Choose best exercises for total health
By Janaki Samaraweera, MD
Dec. 12, 2017 at 4:21 p.m.
Stand in a supermarket checkout line, and you'll be bombarded with 10 different messages about the "best diet" and the "best exercises" to lose weight/gain weight/get stronger/stay healthy. It's important to sort through the piles of this "best advice" to compile a list designed to help you evaluate and choose for yourself, based on your specific needs and goals.
According to the experts at Harvard Medical School, there are five types of exercise among the best exercises you can ever do - swimming, Tai Chi, strength training, walking and Kegel exercises. These choices are preferable because of the credibility of the clinical sources but also because they are appropriate for virtually every age, gender and fitness level.

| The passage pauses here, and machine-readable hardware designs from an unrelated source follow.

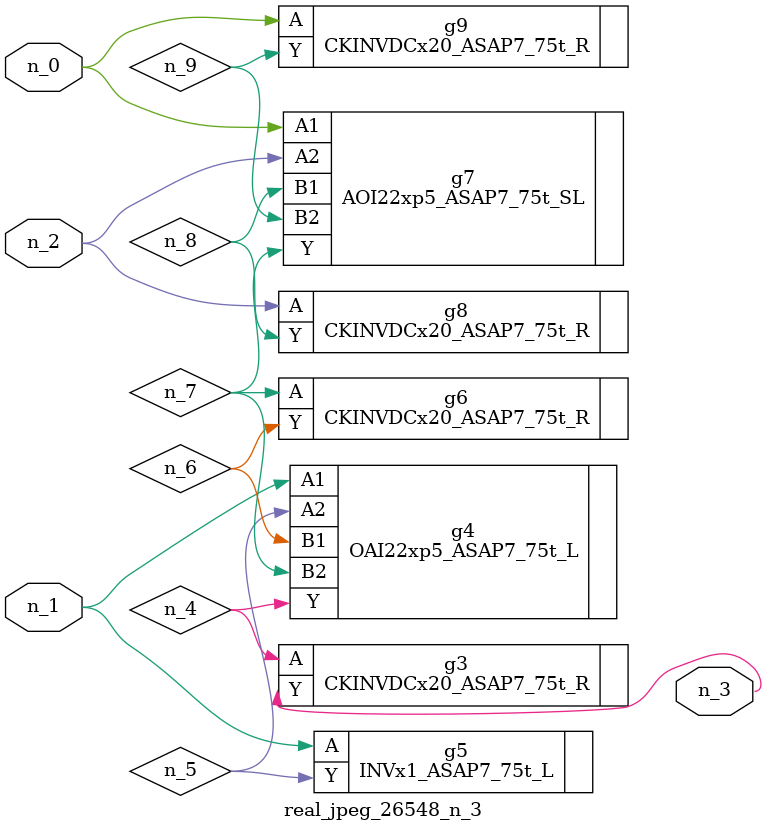
<source format=v>
module real_jpeg_26548_n_3 (n_1, n_0, n_2, n_3);

input n_1;
input n_0;
input n_2;

output n_3;

wire n_5;
wire n_8;
wire n_4;
wire n_6;
wire n_7;
wire n_9;

AOI22xp5_ASAP7_75t_SL g7 ( 
.A1(n_0),
.A2(n_2),
.B1(n_8),
.B2(n_9),
.Y(n_7)
);

CKINVDCx20_ASAP7_75t_R g9 ( 
.A(n_0),
.Y(n_9)
);

OAI22xp5_ASAP7_75t_L g4 ( 
.A1(n_1),
.A2(n_5),
.B1(n_6),
.B2(n_7),
.Y(n_4)
);

INVx1_ASAP7_75t_L g5 ( 
.A(n_1),
.Y(n_5)
);

CKINVDCx20_ASAP7_75t_R g8 ( 
.A(n_2),
.Y(n_8)
);

CKINVDCx20_ASAP7_75t_R g3 ( 
.A(n_4),
.Y(n_3)
);

CKINVDCx20_ASAP7_75t_R g6 ( 
.A(n_7),
.Y(n_6)
);


endmodule
</source>
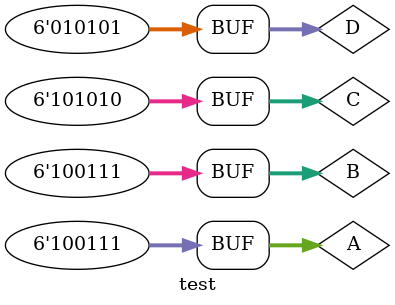
<source format=v>

	module comparador(input a, input b, output s);
		xor XOR_GATE(s,a,b);
	endmodule

	module test;

		reg  [0:0] result;

		reg  [5:0] A;
		reg  [5:0] B;

		reg  [5:0] C;
		reg  [5:0] D;

		wire [5:0] S1;
		wire [5:0] S2;

		initial begin
		//Associando valores iguais
		 
		A = 6'b100111;
		B = 6'b100111;
		
		//Associando valores distintos

		C = 6'b101010;
		D = 6'b010101;
		
		end
		
		//Instanciando o primeiro comparador

	    genvar i;
        generate 
            for (i = 0; i < 6; i = i + 1) begin
                comparador comp1(A[i], B[i], S1[i]);
                comparador comp2(C[i], D[i], S2[i]);
            end
        endgenerate

        // Display dos resultados
        initial begin
            $display("-------------- TESTE COMPARADOR-6-BITS ------------");
            $display("A = 100111,  B = 100111");
            #1;
			if(S1 == 6'b000000)begin
				$display("Os números são identicos");
			end
			else begin
				$display("Os números são distintos");
			end

            $display("C = 101010,  D = 010101");
            #1;
			if(S2 == 6'b000000)begin
				$display("Os números são identicos");
			end
			else begin
				$display("Os números são distintos");
			end            
        end
		
	endmodule

</source>
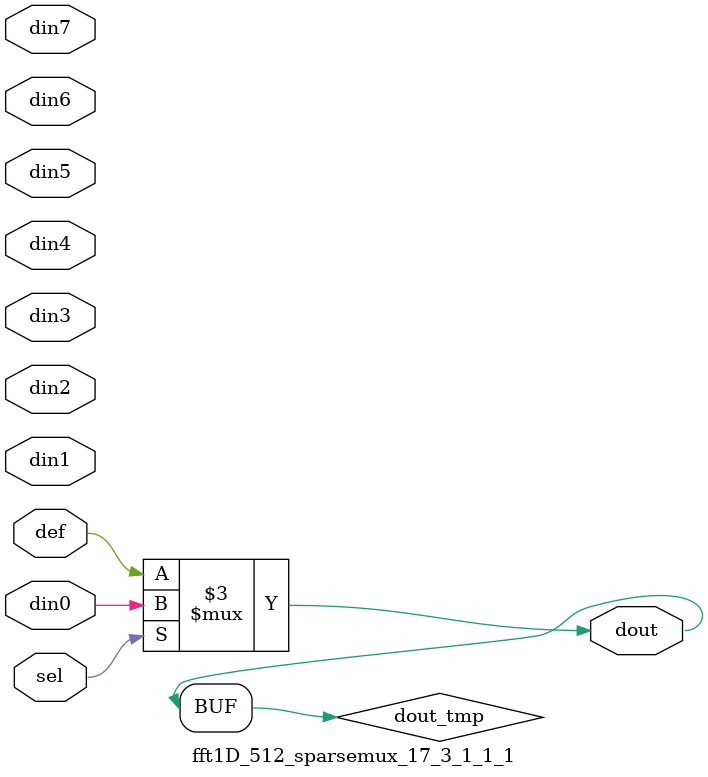
<source format=v>
`timescale 1ns / 1ps

module fft1D_512_sparsemux_17_3_1_1_1 (din0,din1,din2,din3,din4,din5,din6,din7,def,sel,dout);

parameter din0_WIDTH = 1;

parameter din1_WIDTH = 1;

parameter din2_WIDTH = 1;

parameter din3_WIDTH = 1;

parameter din4_WIDTH = 1;

parameter din5_WIDTH = 1;

parameter din6_WIDTH = 1;

parameter din7_WIDTH = 1;

parameter def_WIDTH = 1;
parameter sel_WIDTH = 1;
parameter dout_WIDTH = 1;

parameter [sel_WIDTH-1:0] CASE0 = 1;

parameter [sel_WIDTH-1:0] CASE1 = 1;

parameter [sel_WIDTH-1:0] CASE2 = 1;

parameter [sel_WIDTH-1:0] CASE3 = 1;

parameter [sel_WIDTH-1:0] CASE4 = 1;

parameter [sel_WIDTH-1:0] CASE5 = 1;

parameter [sel_WIDTH-1:0] CASE6 = 1;

parameter [sel_WIDTH-1:0] CASE7 = 1;

parameter ID = 1;
parameter NUM_STAGE = 1;



input [din0_WIDTH-1:0] din0;

input [din1_WIDTH-1:0] din1;

input [din2_WIDTH-1:0] din2;

input [din3_WIDTH-1:0] din3;

input [din4_WIDTH-1:0] din4;

input [din5_WIDTH-1:0] din5;

input [din6_WIDTH-1:0] din6;

input [din7_WIDTH-1:0] din7;

input [def_WIDTH-1:0] def;
input [sel_WIDTH-1:0] sel;

output [dout_WIDTH-1:0] dout;



reg [dout_WIDTH-1:0] dout_tmp;

always @ (*) begin
case (sel)
    
    CASE0 : dout_tmp = din0;
    
    CASE1 : dout_tmp = din1;
    
    CASE2 : dout_tmp = din2;
    
    CASE3 : dout_tmp = din3;
    
    CASE4 : dout_tmp = din4;
    
    CASE5 : dout_tmp = din5;
    
    CASE6 : dout_tmp = din6;
    
    CASE7 : dout_tmp = din7;
    
    default : dout_tmp = def;
endcase
end


assign dout = dout_tmp;



endmodule

</source>
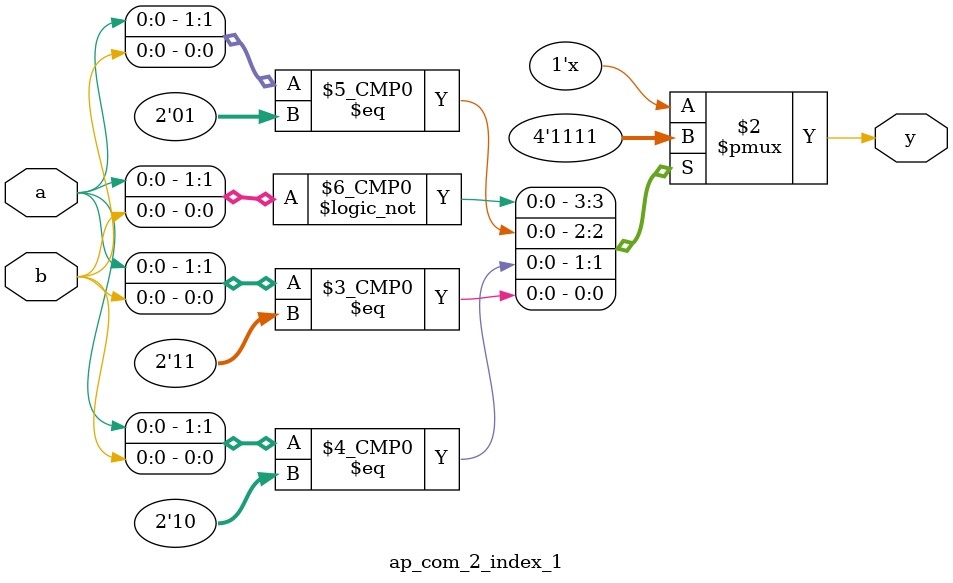
<source format=v>
module ap_com_2_index_0(
	input wire a,
	input wire b,
	output reg y
);

always @(*) begin
	case({a, b})
		2'b00: y = 0;
		2'b01: y = 0;
		2'b10: y = 0;
		2'b11: y = 0;
		default:;
	endcase
end

endmodule


module ap_com_2_index_1(
	input wire a,
	input wire b,
	output reg y
);

always @(*) begin
	case({a, b})
		2'b00: y = 1;
		2'b01: y = 1;
		2'b10: y = 1;
		2'b11: y = 1;
		default:;
	endcase
end

endmodule



</source>
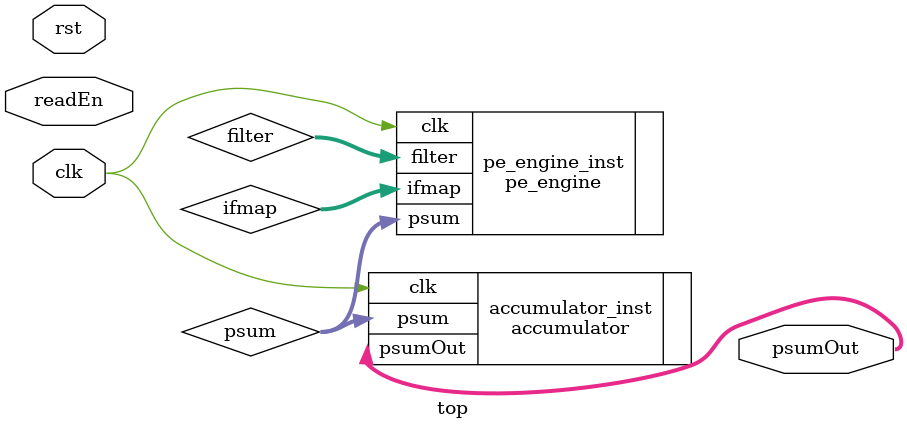
<source format=v>
module top # (
    parameter Width = 9,
    parameter Height = 4,
    parameter Size = 9,
    parameter DataWidth = 8,
    parameter PsumWidth = 16
) (
    input clk, rst, readEn,
    output [PsumWidth-1:0] psumOut
);
    wire [2*Size*DataWidth-1:0] psum;
    wire [Size*DataWidth-1:0] ifmap;
    wire [Size*DataWidth-1:0] filter;

    pe_engine #(
        .Size(Size)
    ) pe_engine_inst (
        .clk(clk),
        .ifmap(ifmap),
        .filter(filter),
        .psum(psum)
    );

    accumulator #(
        .Size(Size),
        .PsumWidth(PsumWidth)
    ) accumulator_inst (
        .clk(clk),
        .psum(psum),
        .psumOut(psumOut)
    );

 // Add routers and buffers here

endmodule
</source>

In addition to the general list above, here are some tips that almost anyone can use:
• Lower body. If you don't have severe knee pain or restriction around the use of your knees, the best exercise to ensure long-term lower body strength is squats. Be sure your knees don't extend out past your toes and try to "sit" on an imaginary (or real) chair. Go slowly, and gradually increase your reps. Bonus: Strong quadriceps help prevent eventual knee pain.
• Upper body. If you are able, the best upper body exercises are yoga's Downward Dog and Upward Dog poses. These poses increase strength and flexibility, plus give you nicely toned arms, back and shoulders using your own body weight.
• Cardiovascular health. Most experts now agree that Interval training has quickly become accepted as a safe way to optimize cardio-fitness. Use the exercise of your choice - walking, running, cycling or even dancing. The goal is to push yourself to maximum exertion (where you're barely able to talk), hold it there for 30 seconds then move at a restful pace for two minutes. Repeat the cycle for a total of 10 minutes to start, working up to 20 or 30 minutes, three times each week.
• Knee pain. The best way to work through and eliminate knee pain is to strengthen the other, larger muscles around the knees. Once you're in knee pain, squats are probably not advisable. Do a supine hamstring stretch to lengthen and release tight hamstring muscles and static quad contractions to gradually strengthen the quadriceps muscles without further strain on the knee joint.
• Lower back pain. Try the cat cow stretch to massage and stimulate not only the spine, but also the kidneys, pelvic muscles and other critical parts of your body's core. Follow it up with a set of glute bridge exercises to loosen tight hips and engage quad muscles that support the lower back.
• Neck pain. Our increasingly sedentary and digital lifestyles are leading to an epidemic of neck pain and forward head posture. Neck retraction exercises have a number of variations easily found online, and are the best way to strengthen the muscles that support your head.
It's important to customize any new exercises to the unique needs and limitations of your body and an exercise physiologist or a licensed physical therapist can be a valuable partner in learning how to work, stretch and rest your body to reduce pain and optimize overall health. If you need to, ask your primary care physician for a referral.
Dr. Janaki Samaraweera, better known as Dr. Sam, is a family medicine physician in her second year of residency with the DeTar Family Medicine Program. DeTar Family Medicine Program is an affiliation with Texas A&M Health Science Center's School of Medicine.